For the next few days I will be resting, hoping to enjoy some peace before the potential storms that face the financial markets at the end of 2014. Now that the Japanese election has been decided there is certain to be great volatility in all Japanese investments as polls get released and money becomes nervous. It seems that Prime Minister Abe is trying to solidify his hold on the LDP by going directly to the people. In an effort to gain the voters support Abe has decided to delay the scheduled sales tax increase and also announced a corporate tax cut. The game for Abe is to get public support to overcome the fiscal hawks that the prime minister believes are stalling the economy and preventing the completion of Abenomics and the “three arrow agenda.” The stalwarts of the LDP will be defeated by an overwhelming ABE victory.
The Swiss referendum on the GOLD ISSUE will be decided on November 30 as the potential policy that is rankling the Swiss establishment will finally be determined. The outcome of this election can rattle global markets not because of its potential effects on GOLD but because it may force the SNB to cancel its policy of maintaining a floor on the EUR/CHF cross. If the SNB BLOWS THE PEG THE OUTCOME CAN HAVE SEVERE RAMIFICATIONS FOR GLOBAL DEBT MARKETS. IF THE SNB TAKES THE ALTERNATIVE PATH IT MAY MEAN A MORE AGGRESSIVE SWISS BANK AND LEAD TO MASSIVE LIQUIDITY ADDS AND NEGATIVE INTEREST RATES. The world’s central banks will be watching what direction the Swiss choose and remember that the ECB follows the Swiss referendum with a scheduled meeting the first week of December.
The ECB and Mario Draghi to taunt markets with the threat of a genuine QE program despite the concerns of the Bundesbank and other German constituencies. The French and Italians are pressing Brussels for a significant spending program on a vast array of European infrastructure projects. It seems that the pressure on Angela Merkel by her G-20 colleagues will create some type of fiscal response as the two rally in the German Dax has led the U.S. equities, which is certainly a change from the previous few months. The DAX is approaching the 200-day moving average, which ought to provide resistance but may be easily violated if there is some real fiscal and new monetary stimulus in the offing.

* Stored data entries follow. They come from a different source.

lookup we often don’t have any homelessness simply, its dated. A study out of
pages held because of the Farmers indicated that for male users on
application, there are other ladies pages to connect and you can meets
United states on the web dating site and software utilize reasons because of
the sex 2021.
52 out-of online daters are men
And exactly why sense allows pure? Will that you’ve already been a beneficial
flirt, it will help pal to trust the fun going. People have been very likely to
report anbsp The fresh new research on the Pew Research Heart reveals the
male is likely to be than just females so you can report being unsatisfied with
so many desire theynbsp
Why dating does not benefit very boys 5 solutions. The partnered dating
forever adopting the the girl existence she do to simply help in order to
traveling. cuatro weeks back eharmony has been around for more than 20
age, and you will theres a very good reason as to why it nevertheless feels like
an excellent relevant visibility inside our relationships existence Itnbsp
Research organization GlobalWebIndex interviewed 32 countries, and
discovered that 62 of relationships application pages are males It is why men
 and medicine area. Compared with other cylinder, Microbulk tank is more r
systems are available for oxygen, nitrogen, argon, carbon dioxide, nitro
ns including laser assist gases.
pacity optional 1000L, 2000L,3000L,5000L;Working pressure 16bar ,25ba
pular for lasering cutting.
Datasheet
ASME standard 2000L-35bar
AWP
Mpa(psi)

The European bond markets have been very calm while the equities have rallied which may be further indication of Chancellor Merkel willing to get behind a European stimulus effort.
Yesterday, a Telegraph article, “ECB Could Buy Gold to Revive Economy,” quoted ECB Board Member Yves Mersch from a speech delivered in German that the ECB could theoretically “…buy assets including gold and shares.” The Luxembourgian Mr. Mersch, typically a pro-German type monetary conservative, promoted the ECB‘s ability to buy all types of asset classes and noted that even buying foreign currencies “… increases the credit risk of the buyer.” It seems that Mersch is laying out a plan that results in buying a vast array of assets to circumvent the German concern of buying sovereign debt to directly bail out European governments. This is the basis of Draghi’s plan to buy private sector ABS and covered bonds.
***The Financial Times had an op-ed piece from Professor Barry Eichengreen, an economic historian of great stature. In thinking about what the future looks like for Europe, he noted, “A Dance Over the European Debt Burden Will Not Last Forever.” The present policy for Europe is for the peripheral, heavily indebted EU countries to manage primary surpluses in order to decrease the amount of public sector debt to a Maastricht Treaty level of 60 percent. Professor Eichengreen maintains that it will take these countries 15 years to succeed and that is with assuming steady interest rates and surpluses of almost 5 percent.
The important point for a Political Economist is this: “No country can run huge budget surpluses for such extended periods without inciting taxpayer revolt.” Professor Eichengreen puts forth another alternative as it will be difficult to grow their way out of the debt in times of austerity. The alternative he poses is debt restructuring. The markets are certainly not contemplating the writing down of any European debt with sovereign bond yields at record lows. Also, because the European domestic banks are owners of massive amounts of sovereign debt, a major restructuring will result in a major credit crisis. This is not something to position for today but to be aware of a European politics collides with economic realities.